Copy every entry word for word. Skip the pictures.

------

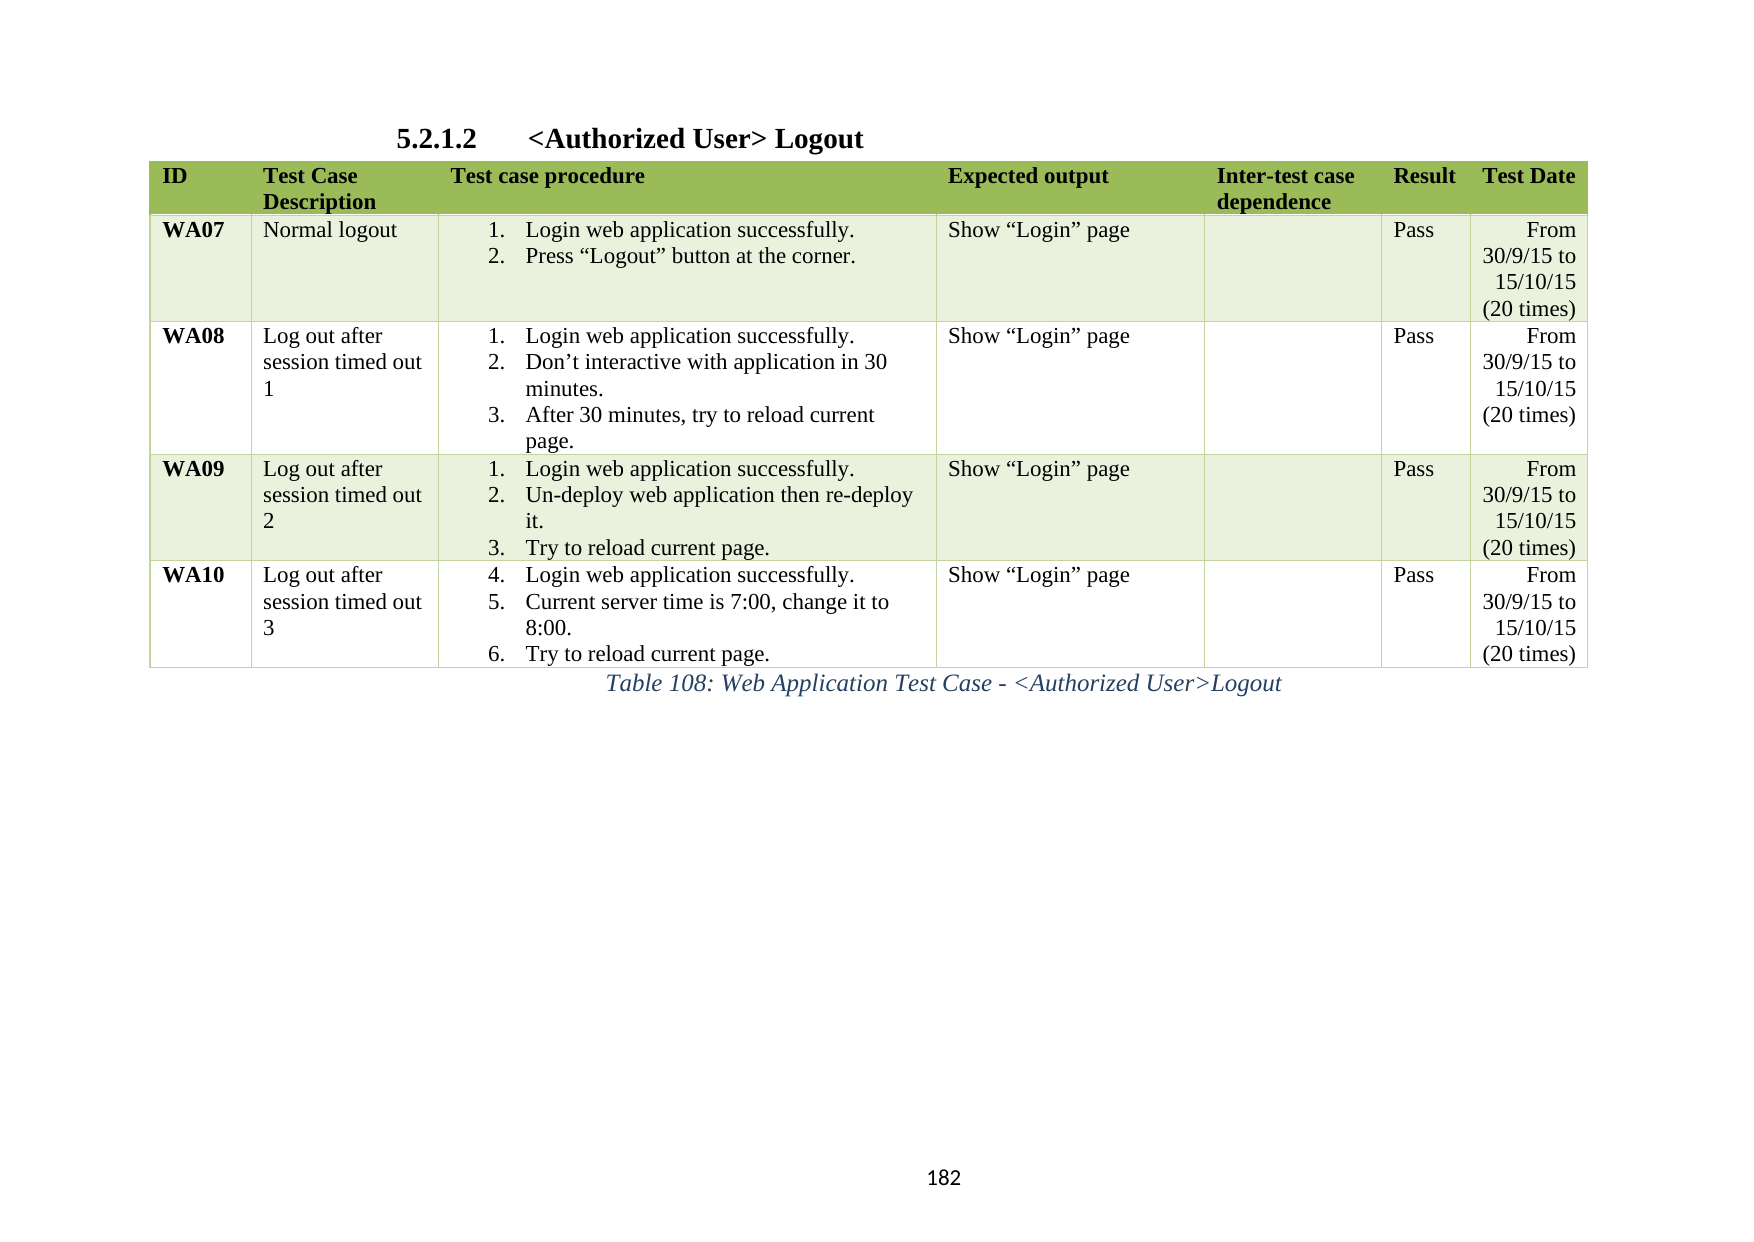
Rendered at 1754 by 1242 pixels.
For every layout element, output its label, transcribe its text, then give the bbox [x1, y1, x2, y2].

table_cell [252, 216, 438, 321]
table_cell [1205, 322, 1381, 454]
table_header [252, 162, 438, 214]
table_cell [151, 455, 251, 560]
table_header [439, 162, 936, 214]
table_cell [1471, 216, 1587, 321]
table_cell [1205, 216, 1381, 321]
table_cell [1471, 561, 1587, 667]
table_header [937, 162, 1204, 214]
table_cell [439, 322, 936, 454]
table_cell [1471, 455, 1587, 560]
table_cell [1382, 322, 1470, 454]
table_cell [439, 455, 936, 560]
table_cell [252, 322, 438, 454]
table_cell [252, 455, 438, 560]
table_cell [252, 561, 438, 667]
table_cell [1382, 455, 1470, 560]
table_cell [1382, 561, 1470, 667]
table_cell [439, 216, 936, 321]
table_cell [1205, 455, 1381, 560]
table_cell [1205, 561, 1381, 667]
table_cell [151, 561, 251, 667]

------

Exercise output.
Rendered at 1754 by 1242 pixels.
For every layout element, output its label, transcribe its text, then give the bbox [x1, y1, x2, y2].

table_cell [252, 216, 438, 321]
table_cell [1205, 322, 1381, 454]
table_header [252, 162, 438, 214]
table_cell [151, 455, 251, 560]
table_header [439, 162, 936, 214]
table_cell [1471, 216, 1587, 321]
table_cell [1205, 216, 1381, 321]
table_cell [1471, 561, 1587, 667]
table_header [937, 162, 1204, 214]
table_cell [439, 322, 936, 454]
table_cell [1471, 455, 1587, 560]
table_cell [1382, 322, 1470, 454]
table_cell [439, 455, 936, 560]
table_cell [252, 322, 438, 454]
table_cell [252, 455, 438, 560]
table_cell [252, 561, 438, 667]
table_cell [1382, 455, 1470, 560]
table_cell [1382, 561, 1470, 667]
table_cell [439, 216, 936, 321]
table_cell [1205, 455, 1381, 560]
table_cell [1205, 561, 1381, 667]
table_cell [151, 561, 251, 667]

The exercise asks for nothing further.